Now it’s true that an empty supervisor dedicated to tasks spawned by one user does not take much. But imagine you have 10K users, doesn’t having 10k empty supervisors running for nothing feel useless?

LostKobrakai · July 5, 2022, 12:52pm

Not at all. That’s exactly the big benefit to cheap processes. You don’t need to “optimize” a good design for constraints in number of processes. A idle process is a few KB of RAM. For most devices even a lot of them is hardly a dent in their ram utilization.

lud · July 5, 2022, 1:16pm

I agree that can have a small footprint depending on the use case. So you would start all those processes at the app startup, and then consider them to exist.

I guess that works for a fixed set of processes that can reduce to a minimal state at some point. For things such as games the number of games is infinite (though finished tables can be shut down) and larger state I am not sure.

LostKobrakai · July 5, 2022, 1:20pm

You could flush the game state to disk when idle, but leave the process running. Though if the pressure to do so is so high you want to do it within seconds I’d wonder if paying for a bigger machine is not more reasonable.

lud · July 5, 2022, 1:40pm

Sure, better hardware is always good! I would not say that the pressure is high. It’s just that for whatever thing the application is doing, there is a reasonable time to expect new requests. For a shopping cart let’s say ten minutes, for a game it depends on the rules but it can be precisely know generally. There is no reason to keep stuff alive beyond that time.

But I see you clearly are on the “let everything alive” side. It’s true that it is better as it is more simple. It would be possible to monitor resources globally and shut down processes from outside when reaching a specific limit.

sezaru · July 5, 2022, 1:43pm

Yeah, that would be my suggestion too, you can flush your process state to the database when you get the timeout in handle_info and then hibernate the process so it uses as few resources as possible.

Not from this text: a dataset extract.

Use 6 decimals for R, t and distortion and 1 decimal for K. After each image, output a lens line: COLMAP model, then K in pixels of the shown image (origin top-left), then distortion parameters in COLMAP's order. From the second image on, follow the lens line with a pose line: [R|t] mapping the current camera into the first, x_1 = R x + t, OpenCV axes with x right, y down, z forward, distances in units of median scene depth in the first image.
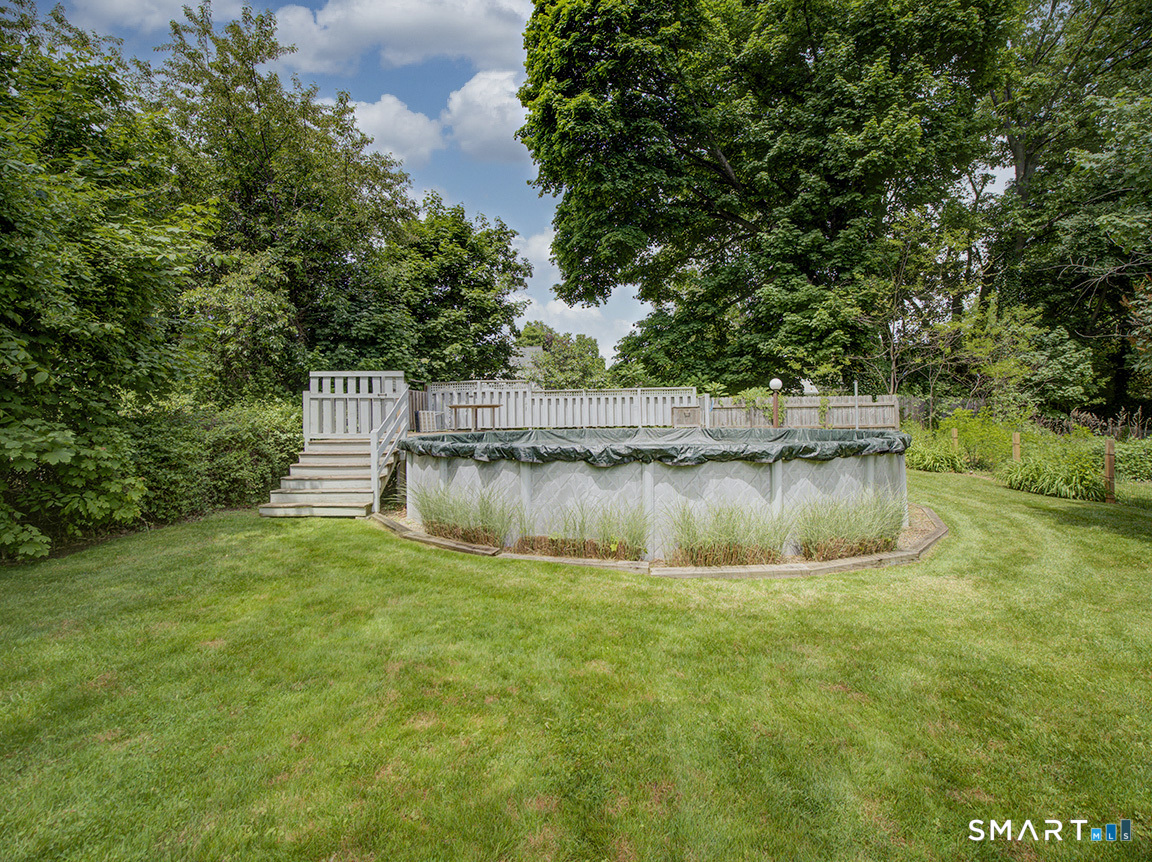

Then, when you get a new message, you just need to check if the state is there and if it isn’t you load It again.

al2o3cr · July 5, 2022, 1:53pm

I’m not certain it is right - IIRC there’s a brief window during GenServer shutdown between “the process has decided to stop” and “the process has deregistered its name”, so calling start_link could give you {:error, {:already_started, PID_that_is_about_to_exit}} which will fail in GenServer.call.

lud · July 5, 2022, 1:54pm

Yes but that is why our custom call also catches :noproc and :server_timeout exits!

Finally, there is a race condition where we would want to deliver a message
while the process is terminating. That is because depending on what is used for
registration, we can fetch the pid right before the process will stop with
{:shutdown, :server_timeout}, or right after it has stopped but not yet
unregistered. (We can unregister explicitly but that does not fix the race
condition).

def call(gref, msg) do
  pid = fetch_process(gref)
  GenServer.call(pid, msg)
catch
  :exit, {{:shutdown, :server_timeout}, _} -> call(gref, msg)
  :exit, {:noproc, _}                      -> call(gref, msg)
end

The function is recursive (and I did not add max attempts concerns in that example).

derek-zhou · July 5, 2022, 2:32pm

I’ve dome something similar too. As long as you have some safety valves (such as :max_children) and error handling in place, production should be fine with it.